** begin EXCERPTED PASSAGE **

Diane's host family on their farm.
Diane’s host family on their farm.

I empathized with the stress and frustration of Australian farmers, and particularly those of my host family, who own and operate the farm I interned at. This made me feel connected to them in a way I never could have predicted.

Agriculture Family

I interned at Sunnyville Free Range Pastured Pigs, a small, family-run company dedicated to providing free-range pork to the local community. Sunnyville is the first farm of its kind to market free-range pork in the area, but even before its first year of business was up, Sunnyville was facing a court case to have it permanently shut down. A few neighboring landowners did not like the idea of living next to a pig farm, despite living in a dominantly rural area. They took the issue to court, and within the next couple of weeks, Sunnyville’s fate will be decided. The court ordered owners Shane and John Beattie to hire experts to come out and evaluate the farm. These included an odor evaluation firm, a soil erosion expert, a city planning commissioner and an expert in free-range pig farming. During the final week of my internship, all of the different experts met to assess Sunnyville. After suggesting a few minor adjustments, all of the experts concluded Sunnyville was operating with full legality and the opposition did not have a strong foundation to force Sunnyville out of business. is came to no surprise to me, or anyone for that matter, because it was clear there wasn’t a valid reason for wanting Sunnyville to shut down.

** end EXCERPTED PASSAGE **
** begin RECORDS PROVIDED **

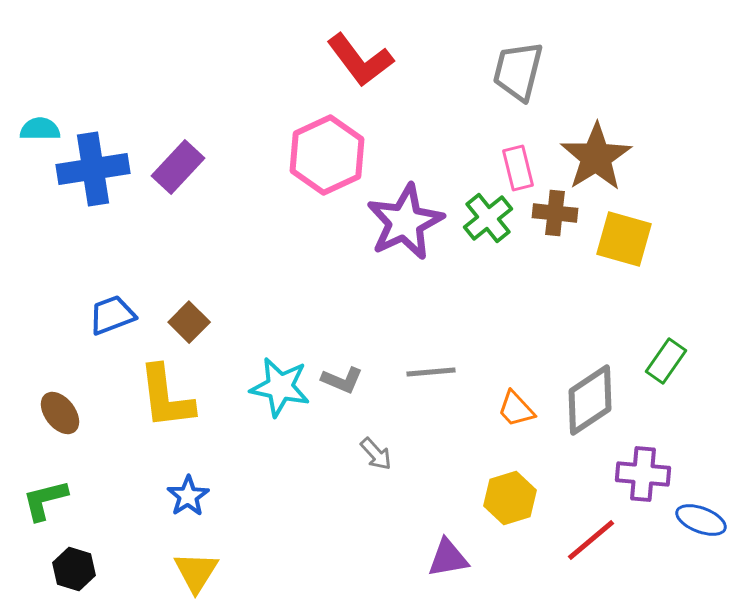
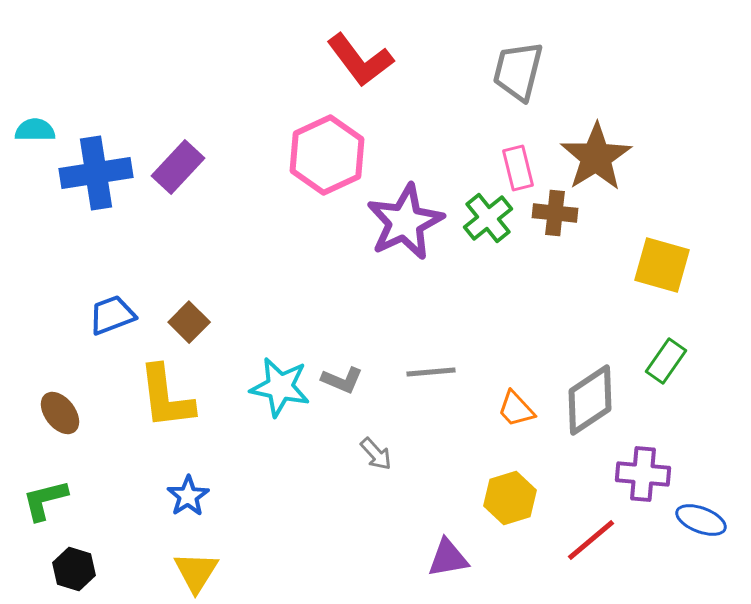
cyan semicircle: moved 5 px left, 1 px down
blue cross: moved 3 px right, 4 px down
yellow square: moved 38 px right, 26 px down
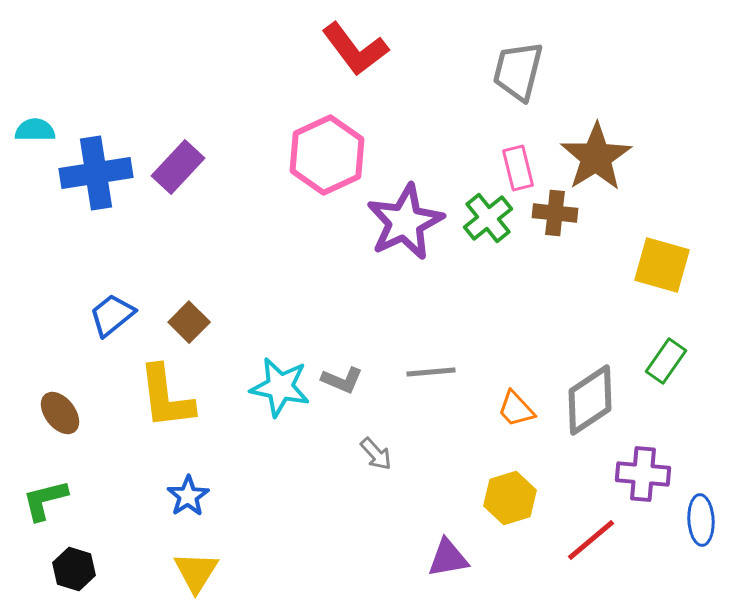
red L-shape: moved 5 px left, 11 px up
blue trapezoid: rotated 18 degrees counterclockwise
blue ellipse: rotated 66 degrees clockwise
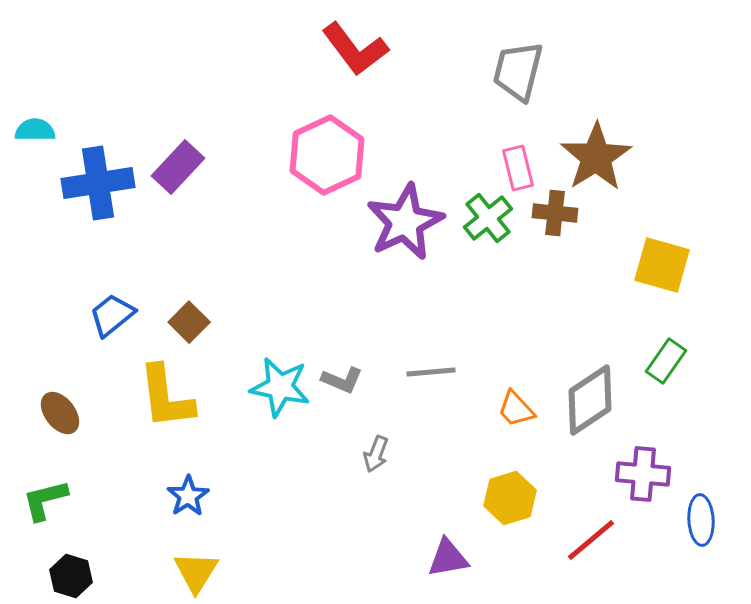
blue cross: moved 2 px right, 10 px down
gray arrow: rotated 63 degrees clockwise
black hexagon: moved 3 px left, 7 px down
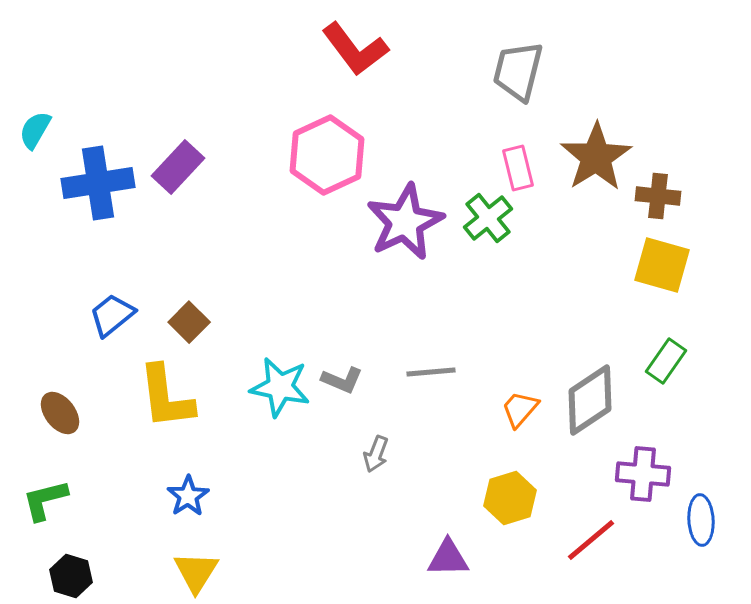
cyan semicircle: rotated 60 degrees counterclockwise
brown cross: moved 103 px right, 17 px up
orange trapezoid: moved 4 px right; rotated 84 degrees clockwise
purple triangle: rotated 9 degrees clockwise
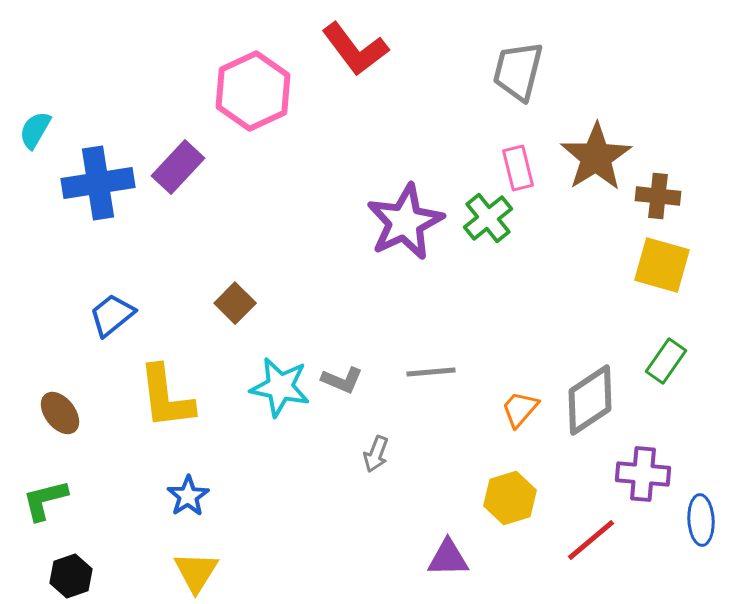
pink hexagon: moved 74 px left, 64 px up
brown square: moved 46 px right, 19 px up
black hexagon: rotated 24 degrees clockwise
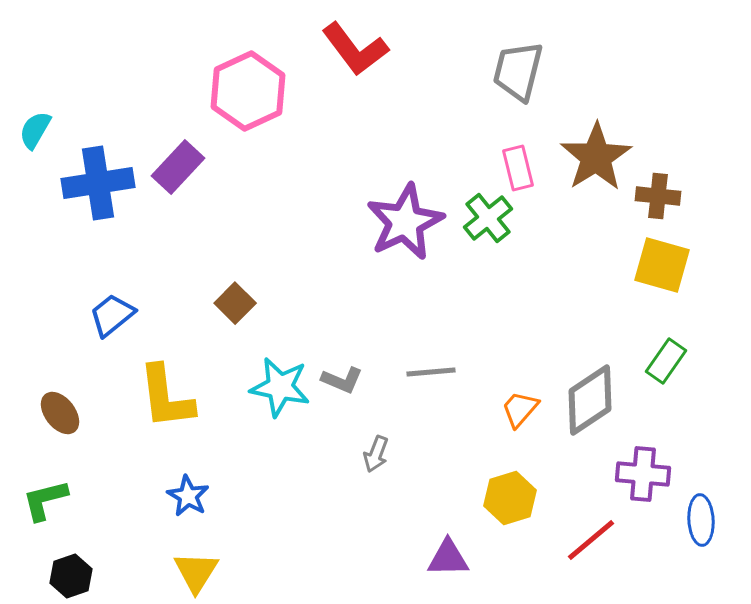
pink hexagon: moved 5 px left
blue star: rotated 9 degrees counterclockwise
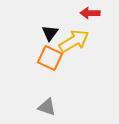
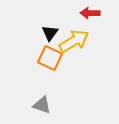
gray triangle: moved 5 px left, 2 px up
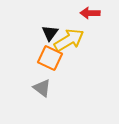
yellow arrow: moved 5 px left, 1 px up
gray triangle: moved 17 px up; rotated 18 degrees clockwise
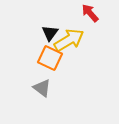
red arrow: rotated 48 degrees clockwise
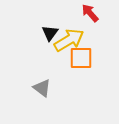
orange square: moved 31 px right; rotated 25 degrees counterclockwise
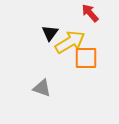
yellow arrow: moved 1 px right, 2 px down
orange square: moved 5 px right
gray triangle: rotated 18 degrees counterclockwise
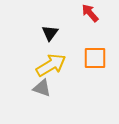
yellow arrow: moved 19 px left, 23 px down
orange square: moved 9 px right
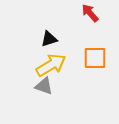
black triangle: moved 1 px left, 6 px down; rotated 36 degrees clockwise
gray triangle: moved 2 px right, 2 px up
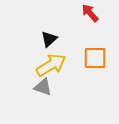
black triangle: rotated 24 degrees counterclockwise
gray triangle: moved 1 px left, 1 px down
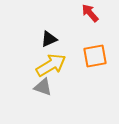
black triangle: rotated 18 degrees clockwise
orange square: moved 2 px up; rotated 10 degrees counterclockwise
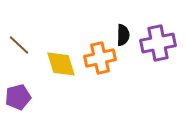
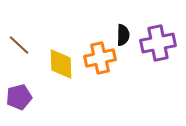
yellow diamond: rotated 16 degrees clockwise
purple pentagon: moved 1 px right
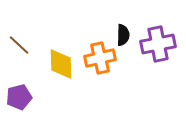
purple cross: moved 1 px down
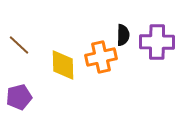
purple cross: moved 1 px left, 2 px up; rotated 12 degrees clockwise
orange cross: moved 1 px right, 1 px up
yellow diamond: moved 2 px right, 1 px down
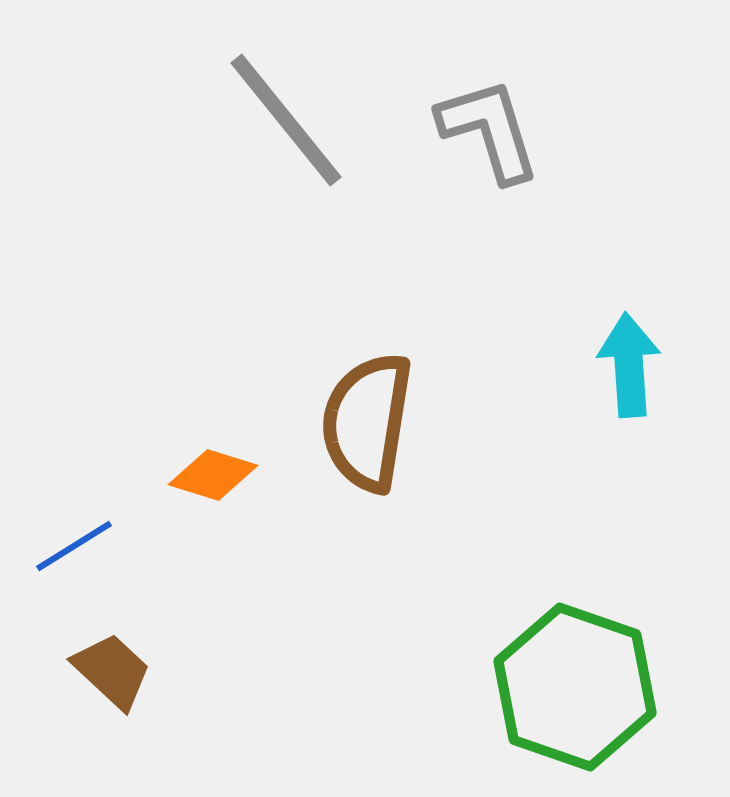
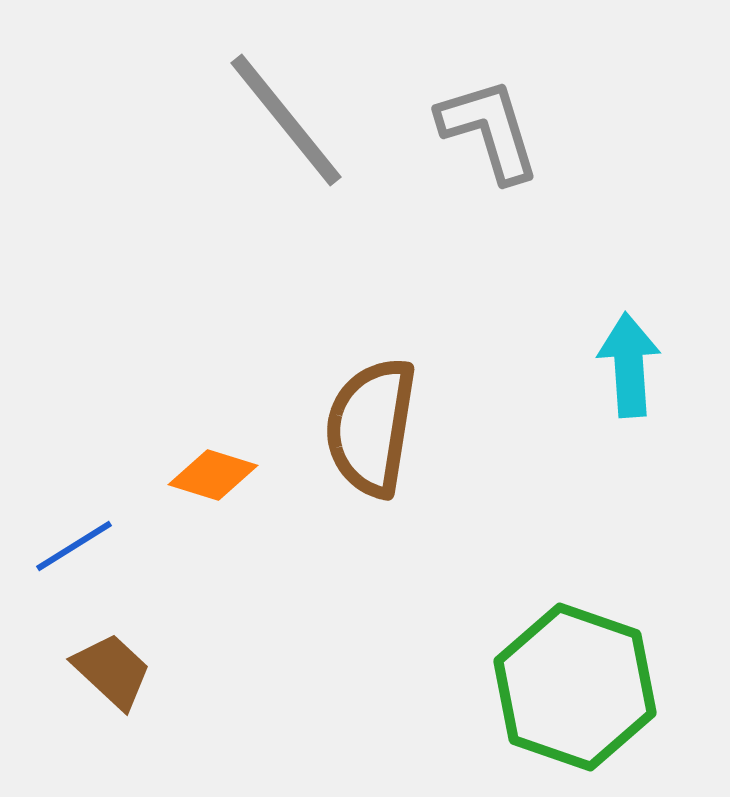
brown semicircle: moved 4 px right, 5 px down
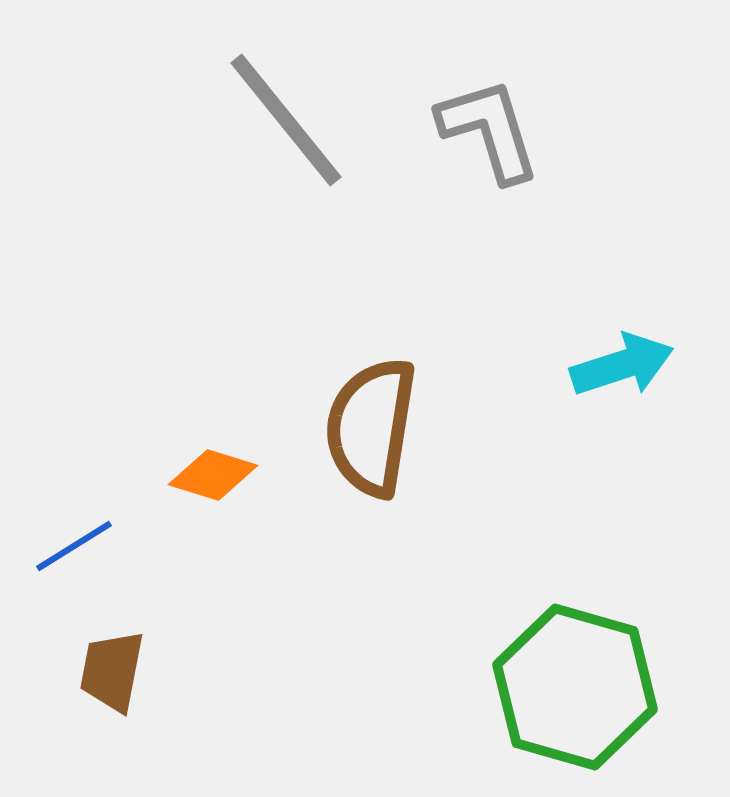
cyan arrow: moved 7 px left; rotated 76 degrees clockwise
brown trapezoid: rotated 122 degrees counterclockwise
green hexagon: rotated 3 degrees counterclockwise
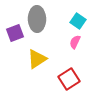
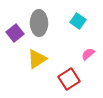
gray ellipse: moved 2 px right, 4 px down
purple square: rotated 18 degrees counterclockwise
pink semicircle: moved 13 px right, 12 px down; rotated 24 degrees clockwise
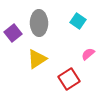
purple square: moved 2 px left
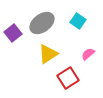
gray ellipse: moved 3 px right; rotated 55 degrees clockwise
yellow triangle: moved 11 px right, 5 px up
red square: moved 1 px left, 1 px up
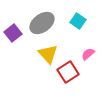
yellow triangle: rotated 40 degrees counterclockwise
red square: moved 6 px up
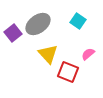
gray ellipse: moved 4 px left, 1 px down
red square: rotated 35 degrees counterclockwise
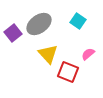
gray ellipse: moved 1 px right
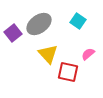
red square: rotated 10 degrees counterclockwise
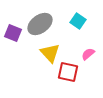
gray ellipse: moved 1 px right
purple square: rotated 30 degrees counterclockwise
yellow triangle: moved 2 px right, 1 px up
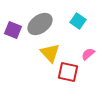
purple square: moved 3 px up
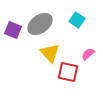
cyan square: moved 1 px left, 1 px up
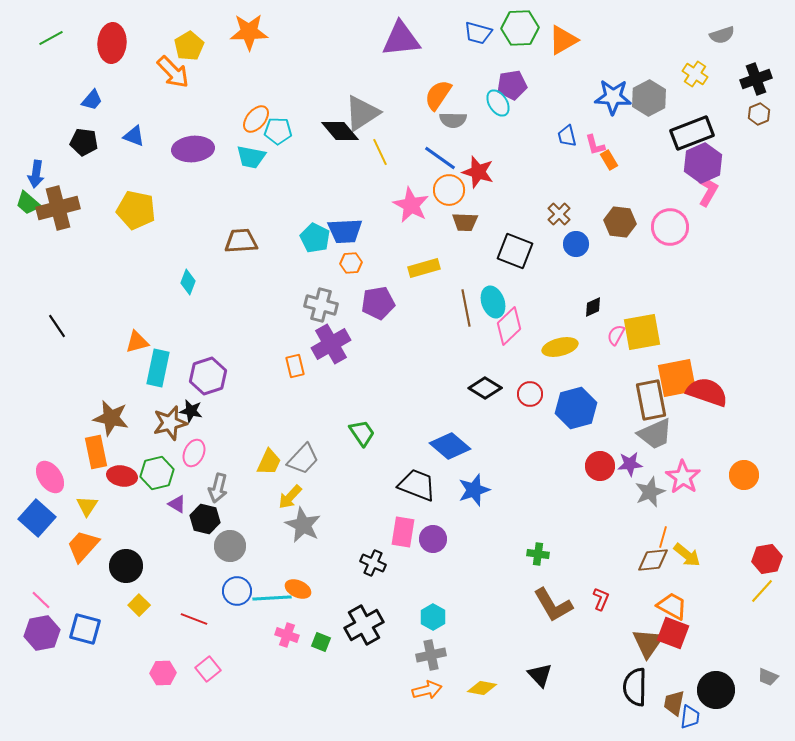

** end RECORDS PROVIDED **

TASK SET:
1) Lay out the entries from the line with "purple cross: moved 1 px down" through the end of the entries as a Markdown table with the columns Row and Line, numbering each row and skipping blank lines. Leave the picture lines out.
2) Pick up the passage about the internship at the free-range pig farm where it stops.

RESPONSES BY TASK:
1)
| Row | Line |
|---|---|
| 1 | purple cross: moved 1 px down |
| 2 | purple cross: moved 1 px left, 2 px up; rotated 12 degrees clockwise |
| 3 | orange cross: moved 1 px right, 1 px up |
| 4 | yellow diamond: moved 2 px right, 1 px down |
| 5 | brown semicircle: moved 4 px right, 5 px down |
| 6 | cyan arrow: moved 7 px left; rotated 76 degrees clockwise |
| 7 | brown trapezoid: rotated 122 degrees counterclockwise |
| 8 | green hexagon: rotated 3 degrees counterclockwise |
| 9 | gray ellipse: moved 2 px right, 4 px down |
| 10 | purple square: rotated 18 degrees counterclockwise |
| 11 | pink semicircle: moved 13 px right, 12 px down; rotated 24 degrees clockwise |
| 12 | purple square: moved 2 px left |
| 13 | gray ellipse: moved 3 px right; rotated 55 degrees clockwise |
| 14 | yellow triangle: moved 11 px right, 5 px up |
| 15 | red square: moved 1 px left, 1 px up |
| 16 | yellow triangle: rotated 40 degrees counterclockwise |
| 17 | red square: moved 6 px up |
| 18 | gray ellipse: moved 4 px left, 1 px down |
| 19 | red square: rotated 35 degrees counterclockwise |
| 20 | gray ellipse: moved 1 px right |
| 21 | red square: rotated 10 degrees counterclockwise |
| 22 | gray ellipse: moved 1 px right |
| 23 | purple square: rotated 30 degrees counterclockwise |
| 24 | yellow triangle: moved 2 px right, 1 px up |
| 25 | purple square: moved 3 px up |
| 26 | cyan square: moved 1 px left, 1 px up |

2)
Sunnyville’s struggles are so similar to farms back home and I connected with the Beattie family so well because I understand what they are going through. The Beattie’s are working tirelessly to provide an honest and healthy product for their community, but because of a few individuals, they are being denied that opportunity. Not only is this bad for their local community, its bad for the agriculture community as a whole.

The Great Debate

Every day, small family farms are forced out of business because they do not have enough support to compete against bigger, corporate farms. But at the end of the day, the issue isn’t small vs. large, organic vs. conventional, or free-range vs. caged. The issue is about protecting all farmers from misunderstanding and lack of respect. Worldwide, farmers are facing opposition because people don’t understand agricultural practices. But most importantly, people don’t appreciate agriculture. It is crucial the agriculture community bands together, regardless of what sector you’re in. At the end of the day, the various markets are all interdependent and issues affecting certain groups will eventually affect everyone. I went to Australia hoping to help myself, but I left wanting to help the Beattie’s and all of the other families just like them. The most important similarity and lesson I discovered on my trip is the agriculture community’s shared passion and concern for the future of agriculture.


Passion is what unites and keeps agriculture moving forward. That innate drive every farmer possesses to keep going when times are tough is why the agriculture community is so unique and diligent. We have the ability to deeply inspire those around us, even the people who do not work directly in agriculture. Everyone can appreciate someone with a strong work ethic and genuine morals. Nothing was more rewarding to me as an intern than to work for a family who truly believes in what they do. It was extremely motivating because I knew my work was appreciated. I am so grateful for my entire internship experience in Australia because it made me appreciate just how special agriculture is.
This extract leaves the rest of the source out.